## REQUIREMENTS:
Reproduce the stretch of the listing from the line containing "genus: Polyrhachis" through the line containing "common name: Green turtle", copying each line as it stands.
:: INPUT MATERIAL ::
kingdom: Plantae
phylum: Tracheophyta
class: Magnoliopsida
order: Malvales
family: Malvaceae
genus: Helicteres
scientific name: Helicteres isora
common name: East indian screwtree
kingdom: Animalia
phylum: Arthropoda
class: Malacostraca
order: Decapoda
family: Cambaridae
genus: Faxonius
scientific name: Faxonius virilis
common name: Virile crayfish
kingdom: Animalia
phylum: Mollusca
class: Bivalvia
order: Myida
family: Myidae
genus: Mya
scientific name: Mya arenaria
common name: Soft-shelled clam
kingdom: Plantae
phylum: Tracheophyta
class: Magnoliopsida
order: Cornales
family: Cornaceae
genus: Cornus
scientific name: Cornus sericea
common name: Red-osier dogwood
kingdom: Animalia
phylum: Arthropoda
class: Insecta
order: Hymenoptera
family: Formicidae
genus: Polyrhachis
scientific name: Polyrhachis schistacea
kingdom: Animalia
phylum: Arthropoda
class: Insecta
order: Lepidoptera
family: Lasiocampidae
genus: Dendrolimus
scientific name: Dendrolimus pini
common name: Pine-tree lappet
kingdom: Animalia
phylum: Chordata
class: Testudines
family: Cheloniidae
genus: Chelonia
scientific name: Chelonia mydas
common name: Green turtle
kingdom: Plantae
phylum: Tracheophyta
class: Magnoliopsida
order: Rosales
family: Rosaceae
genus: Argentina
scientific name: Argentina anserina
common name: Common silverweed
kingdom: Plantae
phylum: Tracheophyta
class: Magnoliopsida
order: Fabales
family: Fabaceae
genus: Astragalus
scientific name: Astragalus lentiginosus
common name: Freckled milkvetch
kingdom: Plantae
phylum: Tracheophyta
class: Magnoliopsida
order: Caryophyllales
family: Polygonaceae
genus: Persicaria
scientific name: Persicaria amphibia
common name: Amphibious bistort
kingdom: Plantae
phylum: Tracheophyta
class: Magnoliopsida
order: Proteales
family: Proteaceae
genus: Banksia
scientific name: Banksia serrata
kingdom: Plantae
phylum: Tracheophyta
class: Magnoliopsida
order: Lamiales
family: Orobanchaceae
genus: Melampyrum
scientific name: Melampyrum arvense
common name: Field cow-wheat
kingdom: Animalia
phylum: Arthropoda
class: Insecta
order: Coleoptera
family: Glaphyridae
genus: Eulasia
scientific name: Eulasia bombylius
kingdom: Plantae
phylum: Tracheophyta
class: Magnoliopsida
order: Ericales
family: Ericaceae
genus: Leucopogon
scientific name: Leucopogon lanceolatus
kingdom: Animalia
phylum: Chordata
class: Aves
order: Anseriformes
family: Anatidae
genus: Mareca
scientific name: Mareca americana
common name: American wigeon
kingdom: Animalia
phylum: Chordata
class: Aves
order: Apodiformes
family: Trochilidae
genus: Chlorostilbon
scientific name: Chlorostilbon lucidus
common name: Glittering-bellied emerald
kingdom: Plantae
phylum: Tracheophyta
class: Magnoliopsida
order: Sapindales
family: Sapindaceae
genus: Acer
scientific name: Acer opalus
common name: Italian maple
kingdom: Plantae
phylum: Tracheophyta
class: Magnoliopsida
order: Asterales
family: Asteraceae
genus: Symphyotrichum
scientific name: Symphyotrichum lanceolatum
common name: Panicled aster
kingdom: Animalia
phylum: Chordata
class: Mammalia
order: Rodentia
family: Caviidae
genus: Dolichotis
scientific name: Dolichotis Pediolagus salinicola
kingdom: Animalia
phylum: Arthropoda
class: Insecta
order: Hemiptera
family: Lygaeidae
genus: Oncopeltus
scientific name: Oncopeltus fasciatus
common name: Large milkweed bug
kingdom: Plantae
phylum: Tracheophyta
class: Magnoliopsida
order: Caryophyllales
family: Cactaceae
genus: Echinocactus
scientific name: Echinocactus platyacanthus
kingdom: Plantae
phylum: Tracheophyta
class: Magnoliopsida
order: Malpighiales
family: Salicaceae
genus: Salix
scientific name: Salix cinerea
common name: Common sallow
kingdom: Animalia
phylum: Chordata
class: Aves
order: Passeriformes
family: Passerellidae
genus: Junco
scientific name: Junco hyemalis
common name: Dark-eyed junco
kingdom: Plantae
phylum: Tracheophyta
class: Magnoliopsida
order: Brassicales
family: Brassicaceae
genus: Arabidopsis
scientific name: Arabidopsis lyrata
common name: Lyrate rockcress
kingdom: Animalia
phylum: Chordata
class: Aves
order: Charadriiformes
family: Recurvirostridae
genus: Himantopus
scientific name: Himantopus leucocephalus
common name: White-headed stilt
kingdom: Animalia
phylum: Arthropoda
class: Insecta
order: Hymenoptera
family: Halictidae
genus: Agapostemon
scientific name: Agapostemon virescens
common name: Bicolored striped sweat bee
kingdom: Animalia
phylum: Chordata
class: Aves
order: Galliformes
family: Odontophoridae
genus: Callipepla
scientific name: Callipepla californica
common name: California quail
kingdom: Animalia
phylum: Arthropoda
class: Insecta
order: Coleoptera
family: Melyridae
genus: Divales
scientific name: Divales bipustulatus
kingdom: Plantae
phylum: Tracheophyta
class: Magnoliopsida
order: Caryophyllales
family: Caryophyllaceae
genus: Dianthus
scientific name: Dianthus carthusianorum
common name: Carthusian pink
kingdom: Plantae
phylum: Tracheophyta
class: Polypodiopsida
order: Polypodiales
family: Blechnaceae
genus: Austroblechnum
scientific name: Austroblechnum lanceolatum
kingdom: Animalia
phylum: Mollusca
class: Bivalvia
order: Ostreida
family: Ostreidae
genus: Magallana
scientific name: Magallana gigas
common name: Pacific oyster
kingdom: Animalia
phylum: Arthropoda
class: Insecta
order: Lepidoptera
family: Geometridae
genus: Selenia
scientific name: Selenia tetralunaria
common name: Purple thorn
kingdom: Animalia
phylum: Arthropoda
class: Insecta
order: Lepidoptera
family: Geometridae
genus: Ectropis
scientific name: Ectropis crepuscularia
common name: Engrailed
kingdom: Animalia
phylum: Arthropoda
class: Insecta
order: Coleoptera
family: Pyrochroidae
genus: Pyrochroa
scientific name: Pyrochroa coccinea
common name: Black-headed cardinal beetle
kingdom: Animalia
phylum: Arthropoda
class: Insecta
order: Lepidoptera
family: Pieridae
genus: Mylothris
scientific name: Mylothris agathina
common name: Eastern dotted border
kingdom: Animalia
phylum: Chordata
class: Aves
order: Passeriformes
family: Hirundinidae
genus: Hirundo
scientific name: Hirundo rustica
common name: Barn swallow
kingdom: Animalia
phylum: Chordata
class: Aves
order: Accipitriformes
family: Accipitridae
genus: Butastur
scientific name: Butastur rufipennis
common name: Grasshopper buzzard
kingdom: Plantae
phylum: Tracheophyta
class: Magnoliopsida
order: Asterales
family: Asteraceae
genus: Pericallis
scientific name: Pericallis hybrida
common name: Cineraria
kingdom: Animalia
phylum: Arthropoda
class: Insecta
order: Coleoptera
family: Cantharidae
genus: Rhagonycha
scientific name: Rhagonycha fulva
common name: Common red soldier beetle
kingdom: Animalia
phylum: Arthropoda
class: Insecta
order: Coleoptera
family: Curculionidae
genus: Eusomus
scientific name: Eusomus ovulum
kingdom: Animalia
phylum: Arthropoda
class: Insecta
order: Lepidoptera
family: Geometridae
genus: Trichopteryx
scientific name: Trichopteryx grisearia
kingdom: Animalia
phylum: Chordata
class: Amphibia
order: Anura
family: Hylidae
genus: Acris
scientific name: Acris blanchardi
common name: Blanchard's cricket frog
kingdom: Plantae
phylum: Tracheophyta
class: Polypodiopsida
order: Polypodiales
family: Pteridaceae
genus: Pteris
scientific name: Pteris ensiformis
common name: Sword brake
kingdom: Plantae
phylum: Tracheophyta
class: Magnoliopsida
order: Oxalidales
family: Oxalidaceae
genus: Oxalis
:::
## RESULT OF THIS EXERCISE:
genus: Polyrhachis
scientific name: Polyrhachis schistacea
kingdom: Animalia
phylum: Arthropoda
class: Insecta
order: Lepidoptera
family: Lasiocampidae
genus: Dendrolimus
scientific name: Dendrolimus pini
common name: Pine-tree lappet
kingdom: Animalia
phylum: Chordata
class: Testudines
family: Cheloniidae
genus: Chelonia
scientific name: Chelonia mydas
common name: Green turtle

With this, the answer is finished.